Been working on these end tables for my wife for the past few weeks and finally got them finished, well enough for her liking. Used my track saw to cut the miters, there was a ton of tension in the wood, was a pain in the asprin. My ts75 bogged down and didn't want to cut through, made 3 cuts at 20mm each and it was still too much for my tracksaw. After that pain, used my domino on the joints to strengthen them. Finished them with arm-r-seal, of course something went wrong with my last coat, not sure what but I want to strip them and do it again but the wife said no she thought they were fine. Glued on waste blocks near the miters to clamp the joint down, the glue stained the wood or something, sanded and card scraped the hell out of it but you can still tell if you look hard enough. Needless to say, I cussed a lot during this build haha, but the wife is happy so it's all good. I like how they came out overall but wanted them a little longer but didn't have a longer slab to work with.

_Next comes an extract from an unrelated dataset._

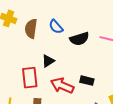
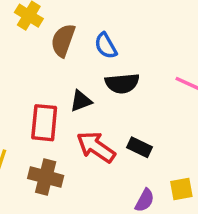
black semicircle: (79, 39) -> (122, 83), moved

Reactions: Like 6 | EyeCandy! 4 | Way Cool 11


----------



## Tony (Jul 14, 2017)

Those look dang good Joe! We're always the worst critics of our own work. Look fine to me! Tony

Reactions: Agree 3


----------



## Mike Hill (Jul 14, 2017)

Looks great to me also!


----------



## cabomhn (Jul 14, 2017)

Wow, these are really neat. Love how it looks like one finished board. Excellent pieces


----------



## Wildthings (Jul 14, 2017)

Gixxerjoe04 said:


> was a pain in the asprin.



LOL he said "asprin" HeHe

I think they look fabulous especially like the bowties!!

Reactions: Agree 1 | Useful 1


----------



## woodtickgreg (Jul 14, 2017)

I'm in agreement with your wife and the others, they look great. Wood workers need to stop pointing out the flaws in their work. If you didn't point them out most people would never even see them.

Reactions: Agree 4


----------



## barry richardson (Jul 14, 2017)

Very nice Joseph! Are they designed to stand on both legs if so desired?


----------



## Blueglass (Jul 15, 2017)

Nice!


----------



## DKMD (Jul 15, 2017)

Very cool!


----------



## Gixxerjoe04 (Jul 15, 2017)

barry richardson said:


> Very nice Joseph! Are they designed to stand on both legs if so desired?



They could if I wanted to but then they'd be too short, I wish they were bigger but the slab wasn't long enough. Not gonna lie, when I did lay the table on the two ends and it was perfect, I was surprised haha.

Reactions: Funny 1


----------



## NYWoodturner (Jul 15, 2017)

Nice job Joe !


----------